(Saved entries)
================
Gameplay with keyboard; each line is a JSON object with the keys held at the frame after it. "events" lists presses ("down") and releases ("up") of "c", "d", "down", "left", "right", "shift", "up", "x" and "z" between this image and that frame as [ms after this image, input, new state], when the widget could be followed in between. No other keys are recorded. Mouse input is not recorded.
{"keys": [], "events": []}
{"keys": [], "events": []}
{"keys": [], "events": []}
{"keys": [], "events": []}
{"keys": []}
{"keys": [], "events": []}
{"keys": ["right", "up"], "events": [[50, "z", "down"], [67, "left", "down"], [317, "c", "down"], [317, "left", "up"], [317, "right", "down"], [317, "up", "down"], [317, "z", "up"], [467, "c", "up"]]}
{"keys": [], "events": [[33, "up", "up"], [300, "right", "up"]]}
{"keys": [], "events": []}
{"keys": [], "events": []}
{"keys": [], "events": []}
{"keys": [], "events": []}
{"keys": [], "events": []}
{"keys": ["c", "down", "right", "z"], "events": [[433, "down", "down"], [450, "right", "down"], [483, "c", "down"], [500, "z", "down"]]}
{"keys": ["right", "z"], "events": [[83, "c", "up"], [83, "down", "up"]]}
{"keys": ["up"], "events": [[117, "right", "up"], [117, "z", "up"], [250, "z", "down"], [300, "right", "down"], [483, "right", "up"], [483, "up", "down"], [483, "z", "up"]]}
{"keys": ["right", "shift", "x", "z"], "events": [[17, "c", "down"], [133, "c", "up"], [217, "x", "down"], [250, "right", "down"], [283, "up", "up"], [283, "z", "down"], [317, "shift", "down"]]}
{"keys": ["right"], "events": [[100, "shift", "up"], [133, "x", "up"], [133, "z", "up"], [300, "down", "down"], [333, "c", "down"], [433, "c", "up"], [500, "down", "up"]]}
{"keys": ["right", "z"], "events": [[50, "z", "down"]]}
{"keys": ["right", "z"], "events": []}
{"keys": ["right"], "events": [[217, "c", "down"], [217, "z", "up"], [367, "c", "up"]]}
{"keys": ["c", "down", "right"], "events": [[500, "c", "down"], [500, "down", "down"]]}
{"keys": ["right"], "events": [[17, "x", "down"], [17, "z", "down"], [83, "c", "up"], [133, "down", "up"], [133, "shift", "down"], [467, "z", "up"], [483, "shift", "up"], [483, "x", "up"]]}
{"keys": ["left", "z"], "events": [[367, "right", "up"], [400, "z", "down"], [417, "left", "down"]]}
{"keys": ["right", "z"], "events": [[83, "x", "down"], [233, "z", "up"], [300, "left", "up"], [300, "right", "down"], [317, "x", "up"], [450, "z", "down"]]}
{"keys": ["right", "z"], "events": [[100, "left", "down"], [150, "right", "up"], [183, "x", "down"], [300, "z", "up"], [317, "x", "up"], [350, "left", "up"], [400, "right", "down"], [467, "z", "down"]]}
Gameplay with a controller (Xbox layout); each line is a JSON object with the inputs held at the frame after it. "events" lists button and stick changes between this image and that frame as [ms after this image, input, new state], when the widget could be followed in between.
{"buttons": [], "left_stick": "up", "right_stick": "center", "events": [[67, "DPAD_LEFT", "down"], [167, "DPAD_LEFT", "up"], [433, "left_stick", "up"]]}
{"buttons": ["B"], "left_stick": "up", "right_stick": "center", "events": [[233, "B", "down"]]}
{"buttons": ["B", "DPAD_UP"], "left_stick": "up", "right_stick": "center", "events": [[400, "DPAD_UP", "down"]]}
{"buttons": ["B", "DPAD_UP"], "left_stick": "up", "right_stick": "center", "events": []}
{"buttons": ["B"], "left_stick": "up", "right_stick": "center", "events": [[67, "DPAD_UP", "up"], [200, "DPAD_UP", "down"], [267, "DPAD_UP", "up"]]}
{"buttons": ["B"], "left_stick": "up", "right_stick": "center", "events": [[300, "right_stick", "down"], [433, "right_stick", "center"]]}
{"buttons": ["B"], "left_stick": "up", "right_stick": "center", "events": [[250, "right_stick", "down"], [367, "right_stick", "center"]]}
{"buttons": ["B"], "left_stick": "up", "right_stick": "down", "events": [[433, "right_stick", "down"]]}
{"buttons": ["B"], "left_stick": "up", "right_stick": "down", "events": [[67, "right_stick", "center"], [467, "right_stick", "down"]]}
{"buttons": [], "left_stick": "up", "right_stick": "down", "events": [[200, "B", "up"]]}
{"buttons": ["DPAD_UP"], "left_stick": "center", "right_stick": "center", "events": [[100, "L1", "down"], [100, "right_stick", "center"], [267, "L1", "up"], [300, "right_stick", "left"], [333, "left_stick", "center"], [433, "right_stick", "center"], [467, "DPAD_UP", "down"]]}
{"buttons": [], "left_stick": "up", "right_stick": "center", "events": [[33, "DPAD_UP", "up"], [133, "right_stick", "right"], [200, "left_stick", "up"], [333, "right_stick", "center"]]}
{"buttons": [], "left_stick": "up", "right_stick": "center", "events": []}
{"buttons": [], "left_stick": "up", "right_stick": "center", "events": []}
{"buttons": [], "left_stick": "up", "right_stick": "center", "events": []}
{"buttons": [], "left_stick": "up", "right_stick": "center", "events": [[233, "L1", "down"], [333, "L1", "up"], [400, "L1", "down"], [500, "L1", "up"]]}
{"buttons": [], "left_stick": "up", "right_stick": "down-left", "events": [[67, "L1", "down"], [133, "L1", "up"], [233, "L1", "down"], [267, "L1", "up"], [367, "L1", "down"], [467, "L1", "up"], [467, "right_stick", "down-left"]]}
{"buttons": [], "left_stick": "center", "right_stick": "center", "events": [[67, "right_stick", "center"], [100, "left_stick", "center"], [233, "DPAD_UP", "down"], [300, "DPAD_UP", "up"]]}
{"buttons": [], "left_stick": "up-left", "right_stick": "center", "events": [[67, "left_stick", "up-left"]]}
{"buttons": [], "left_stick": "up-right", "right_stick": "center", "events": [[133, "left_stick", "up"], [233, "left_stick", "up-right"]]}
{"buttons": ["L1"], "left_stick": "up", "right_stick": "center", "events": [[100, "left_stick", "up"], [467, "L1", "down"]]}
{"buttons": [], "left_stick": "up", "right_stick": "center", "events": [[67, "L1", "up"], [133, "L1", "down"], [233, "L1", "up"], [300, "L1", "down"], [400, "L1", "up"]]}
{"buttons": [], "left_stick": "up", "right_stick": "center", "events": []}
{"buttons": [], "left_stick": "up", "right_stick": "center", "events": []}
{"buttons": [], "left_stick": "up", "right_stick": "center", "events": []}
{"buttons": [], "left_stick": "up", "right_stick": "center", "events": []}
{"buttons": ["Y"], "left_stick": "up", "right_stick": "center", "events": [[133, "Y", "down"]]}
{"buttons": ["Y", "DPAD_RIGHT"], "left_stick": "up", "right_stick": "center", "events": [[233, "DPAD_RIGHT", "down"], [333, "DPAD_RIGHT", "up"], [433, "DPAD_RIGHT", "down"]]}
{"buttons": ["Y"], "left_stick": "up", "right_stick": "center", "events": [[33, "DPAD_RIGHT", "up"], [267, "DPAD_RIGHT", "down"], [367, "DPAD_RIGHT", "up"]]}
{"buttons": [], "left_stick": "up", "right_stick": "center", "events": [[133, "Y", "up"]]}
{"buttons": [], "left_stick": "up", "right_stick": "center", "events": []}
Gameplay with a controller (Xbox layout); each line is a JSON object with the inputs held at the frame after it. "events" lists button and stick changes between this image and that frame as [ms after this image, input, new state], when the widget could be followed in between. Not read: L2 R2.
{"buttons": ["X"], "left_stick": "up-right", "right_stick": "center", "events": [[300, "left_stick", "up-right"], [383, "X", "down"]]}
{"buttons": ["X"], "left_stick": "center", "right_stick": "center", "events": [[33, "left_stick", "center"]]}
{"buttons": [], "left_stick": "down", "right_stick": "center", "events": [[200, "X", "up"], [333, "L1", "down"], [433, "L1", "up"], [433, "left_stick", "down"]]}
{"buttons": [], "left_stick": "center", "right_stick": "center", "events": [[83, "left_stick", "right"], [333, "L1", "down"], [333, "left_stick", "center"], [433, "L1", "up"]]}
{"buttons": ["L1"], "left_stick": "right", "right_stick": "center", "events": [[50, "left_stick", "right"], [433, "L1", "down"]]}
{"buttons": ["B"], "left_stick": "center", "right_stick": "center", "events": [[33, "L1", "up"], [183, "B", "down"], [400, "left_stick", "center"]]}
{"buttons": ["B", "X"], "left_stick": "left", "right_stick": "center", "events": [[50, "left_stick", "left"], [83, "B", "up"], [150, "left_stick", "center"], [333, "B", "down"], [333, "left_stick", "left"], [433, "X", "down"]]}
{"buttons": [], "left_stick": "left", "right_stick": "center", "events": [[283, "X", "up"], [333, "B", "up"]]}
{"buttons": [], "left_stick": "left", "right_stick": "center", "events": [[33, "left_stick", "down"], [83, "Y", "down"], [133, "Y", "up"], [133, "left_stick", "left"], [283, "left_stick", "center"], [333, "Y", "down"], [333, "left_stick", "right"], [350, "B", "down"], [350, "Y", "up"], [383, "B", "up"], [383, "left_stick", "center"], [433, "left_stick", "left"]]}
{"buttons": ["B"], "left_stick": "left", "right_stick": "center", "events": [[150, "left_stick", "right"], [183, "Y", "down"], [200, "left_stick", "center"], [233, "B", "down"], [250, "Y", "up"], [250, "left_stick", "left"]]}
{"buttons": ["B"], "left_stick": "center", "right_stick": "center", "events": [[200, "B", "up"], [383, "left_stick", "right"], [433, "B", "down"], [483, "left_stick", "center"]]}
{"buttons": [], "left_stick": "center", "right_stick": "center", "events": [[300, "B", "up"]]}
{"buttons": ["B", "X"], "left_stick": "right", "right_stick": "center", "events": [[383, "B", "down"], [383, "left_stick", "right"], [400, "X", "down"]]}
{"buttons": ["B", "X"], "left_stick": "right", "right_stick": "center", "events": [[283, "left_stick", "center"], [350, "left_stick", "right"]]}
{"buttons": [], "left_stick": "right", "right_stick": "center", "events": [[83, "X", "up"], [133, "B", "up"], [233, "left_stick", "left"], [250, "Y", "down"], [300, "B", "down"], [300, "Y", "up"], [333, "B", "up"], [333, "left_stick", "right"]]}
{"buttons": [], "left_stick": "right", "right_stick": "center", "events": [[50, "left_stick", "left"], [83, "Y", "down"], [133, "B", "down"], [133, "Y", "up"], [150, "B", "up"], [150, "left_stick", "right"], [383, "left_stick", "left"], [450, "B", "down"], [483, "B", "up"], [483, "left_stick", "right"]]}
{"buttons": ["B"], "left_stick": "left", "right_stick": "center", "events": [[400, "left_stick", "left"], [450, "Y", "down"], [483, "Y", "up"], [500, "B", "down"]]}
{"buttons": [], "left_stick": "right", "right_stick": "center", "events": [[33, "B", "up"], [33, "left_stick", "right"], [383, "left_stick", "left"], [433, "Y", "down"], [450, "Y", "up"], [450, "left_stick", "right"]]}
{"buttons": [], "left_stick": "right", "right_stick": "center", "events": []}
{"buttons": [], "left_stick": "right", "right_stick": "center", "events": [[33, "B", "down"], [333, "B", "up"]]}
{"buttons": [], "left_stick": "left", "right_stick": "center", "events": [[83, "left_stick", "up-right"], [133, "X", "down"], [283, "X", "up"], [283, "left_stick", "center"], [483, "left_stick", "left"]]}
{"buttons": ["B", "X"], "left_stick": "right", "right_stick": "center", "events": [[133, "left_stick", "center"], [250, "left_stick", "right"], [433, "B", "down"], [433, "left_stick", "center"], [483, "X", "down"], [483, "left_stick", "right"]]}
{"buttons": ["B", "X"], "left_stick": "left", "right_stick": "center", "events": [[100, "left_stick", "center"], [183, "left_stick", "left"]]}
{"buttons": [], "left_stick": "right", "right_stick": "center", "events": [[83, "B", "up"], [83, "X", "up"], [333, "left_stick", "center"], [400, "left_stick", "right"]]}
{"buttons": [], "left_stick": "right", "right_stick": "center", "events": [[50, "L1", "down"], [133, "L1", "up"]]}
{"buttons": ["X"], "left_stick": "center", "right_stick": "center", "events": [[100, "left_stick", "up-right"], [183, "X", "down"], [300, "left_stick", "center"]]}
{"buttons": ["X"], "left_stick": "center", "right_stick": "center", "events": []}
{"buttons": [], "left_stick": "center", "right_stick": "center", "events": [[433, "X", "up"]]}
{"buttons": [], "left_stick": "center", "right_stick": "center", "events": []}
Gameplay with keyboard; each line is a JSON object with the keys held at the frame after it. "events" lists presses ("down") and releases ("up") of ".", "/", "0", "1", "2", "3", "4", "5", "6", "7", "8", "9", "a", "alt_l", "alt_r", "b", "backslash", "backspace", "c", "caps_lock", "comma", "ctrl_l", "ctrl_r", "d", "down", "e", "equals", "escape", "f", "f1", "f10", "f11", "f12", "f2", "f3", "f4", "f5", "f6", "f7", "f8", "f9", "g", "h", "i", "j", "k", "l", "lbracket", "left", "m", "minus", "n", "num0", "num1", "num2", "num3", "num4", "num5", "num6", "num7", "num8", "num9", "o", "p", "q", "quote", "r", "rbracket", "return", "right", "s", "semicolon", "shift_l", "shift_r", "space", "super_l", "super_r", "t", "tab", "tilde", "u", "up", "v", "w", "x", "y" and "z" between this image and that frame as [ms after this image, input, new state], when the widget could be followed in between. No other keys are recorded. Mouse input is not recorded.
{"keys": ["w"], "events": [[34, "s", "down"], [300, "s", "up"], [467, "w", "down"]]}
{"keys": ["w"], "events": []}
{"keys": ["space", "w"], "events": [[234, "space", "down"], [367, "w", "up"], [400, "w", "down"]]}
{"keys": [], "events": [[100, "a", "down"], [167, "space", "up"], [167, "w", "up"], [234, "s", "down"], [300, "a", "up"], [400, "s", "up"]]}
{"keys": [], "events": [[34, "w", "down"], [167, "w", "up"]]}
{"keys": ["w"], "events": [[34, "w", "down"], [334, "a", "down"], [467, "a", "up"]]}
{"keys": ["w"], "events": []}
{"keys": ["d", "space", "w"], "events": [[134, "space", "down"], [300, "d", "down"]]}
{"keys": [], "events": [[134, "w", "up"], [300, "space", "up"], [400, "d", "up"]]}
================
What is expected:
Go through the entries above and copy out every line that includes the word "changes".

Problem solution:
Gameplay with a controller (Xbox layout); each line is a JSON object with the inputs held at the frame after it. "events" lists button and stick changes between this image and that frame as [ms after this image, input, new state], when the widget could be followed in between.
Gameplay with a controller (Xbox layout); each line is a JSON object with the inputs held at the frame after it. "events" lists button and stick changes between this image and that frame as [ms after this image, input, new state], when the widget could be followed in between. Not read: L2 R2.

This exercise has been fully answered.